Turkey condemned the life sentence handed down by Egypt Saturday to former President Mohamed Morsi, said an official statement.
“We express our deep concern and condemn the life imprisonment given to President Morsi who has remained in prison since 2013,” said a statement posted on the Turkish Foreign Ministry website.
“We believe that this decision will not contribute to Egypt’s peace and stability”.
Morsi, along with 10 co-defendants, were accused by Egypt’s army-backed authorities of spying for Qatar and leaking classified documents to the Gulf statelet during his single year as president.
During Saturday’s trial session, the court confirmed the death penalty against six defendants, including two Al-Jazeera journalists, for allegedly spying for Qatar.
The court also sentenced Morsi to life on charges of leading a terrorist group – in reference to the Muslim Brotherhood, which was blacklisted by the Egyptian authorities in late 2013.
Two other aides to the former president were slapped with a life sentence each in the same case.
The former president and several other defendants were also slapped with a 15-year jail term each for allegedly leaking classified documents to Qatar.
The court, however, cleared Morsi of charges of spying to Qatar, which was a main backer of Morsi’s administration while he was in power.
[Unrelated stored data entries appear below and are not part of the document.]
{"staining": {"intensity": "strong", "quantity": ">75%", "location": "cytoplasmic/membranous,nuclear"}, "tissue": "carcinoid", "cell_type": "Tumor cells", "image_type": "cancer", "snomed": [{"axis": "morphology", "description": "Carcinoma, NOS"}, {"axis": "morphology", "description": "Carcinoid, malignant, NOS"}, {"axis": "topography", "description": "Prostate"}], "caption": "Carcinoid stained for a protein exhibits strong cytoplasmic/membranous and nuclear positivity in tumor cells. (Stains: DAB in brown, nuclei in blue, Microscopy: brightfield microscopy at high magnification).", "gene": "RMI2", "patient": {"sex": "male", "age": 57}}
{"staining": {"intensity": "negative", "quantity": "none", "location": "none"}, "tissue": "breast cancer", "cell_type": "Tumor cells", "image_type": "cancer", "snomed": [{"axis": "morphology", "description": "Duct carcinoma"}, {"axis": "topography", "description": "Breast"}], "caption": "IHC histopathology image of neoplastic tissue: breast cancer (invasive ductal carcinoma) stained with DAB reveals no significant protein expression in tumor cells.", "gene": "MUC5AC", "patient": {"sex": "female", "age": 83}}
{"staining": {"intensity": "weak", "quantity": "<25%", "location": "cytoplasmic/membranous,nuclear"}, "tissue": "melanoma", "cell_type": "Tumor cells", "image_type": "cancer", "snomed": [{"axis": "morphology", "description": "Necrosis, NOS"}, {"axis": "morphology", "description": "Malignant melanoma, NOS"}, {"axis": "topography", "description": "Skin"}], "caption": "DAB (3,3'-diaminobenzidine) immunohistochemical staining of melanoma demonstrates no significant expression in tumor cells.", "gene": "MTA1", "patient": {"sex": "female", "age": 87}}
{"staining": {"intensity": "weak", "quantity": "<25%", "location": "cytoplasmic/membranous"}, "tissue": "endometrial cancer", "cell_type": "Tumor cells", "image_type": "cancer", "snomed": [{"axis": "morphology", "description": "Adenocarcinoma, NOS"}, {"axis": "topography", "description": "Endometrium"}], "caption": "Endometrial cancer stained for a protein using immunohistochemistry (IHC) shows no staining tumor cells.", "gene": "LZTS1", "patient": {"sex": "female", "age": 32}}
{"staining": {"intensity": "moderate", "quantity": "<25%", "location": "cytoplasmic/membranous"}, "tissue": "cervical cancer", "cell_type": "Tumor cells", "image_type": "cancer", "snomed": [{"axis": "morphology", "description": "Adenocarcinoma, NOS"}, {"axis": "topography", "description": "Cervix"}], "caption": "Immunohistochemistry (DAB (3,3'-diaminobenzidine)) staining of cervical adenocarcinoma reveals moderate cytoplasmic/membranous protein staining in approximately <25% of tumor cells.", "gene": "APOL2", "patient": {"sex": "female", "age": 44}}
The military coup against Morsi
Egypt’s first democratically elected leader, Morsi was ousted by the military in in a 2013 military coup — after only one year in office — following protests against his presidency.
He has since been slapped with life-in-prison and death sentences for “conspiring against Egypt” — with Palestinian group Hamas and Lebanon’s Hezbollah — and for breaking out of jail in 2011.
He has also been sentenced with a 20-year jail term for allegedly committing murder.
The former president also faces charges of “insulting” Egypt’s judiciary.
Morsi and his co-defendants, along with a number of independent observers, say the charges are politically driven.
Since Morsi’s ouster and imprisonment, the Egyptian authorities have launched a harsh crackdown on his Muslim Brotherhood group — killing hundreds and jailing tens of thousands — while relations between Cairo and Doha have nosedived.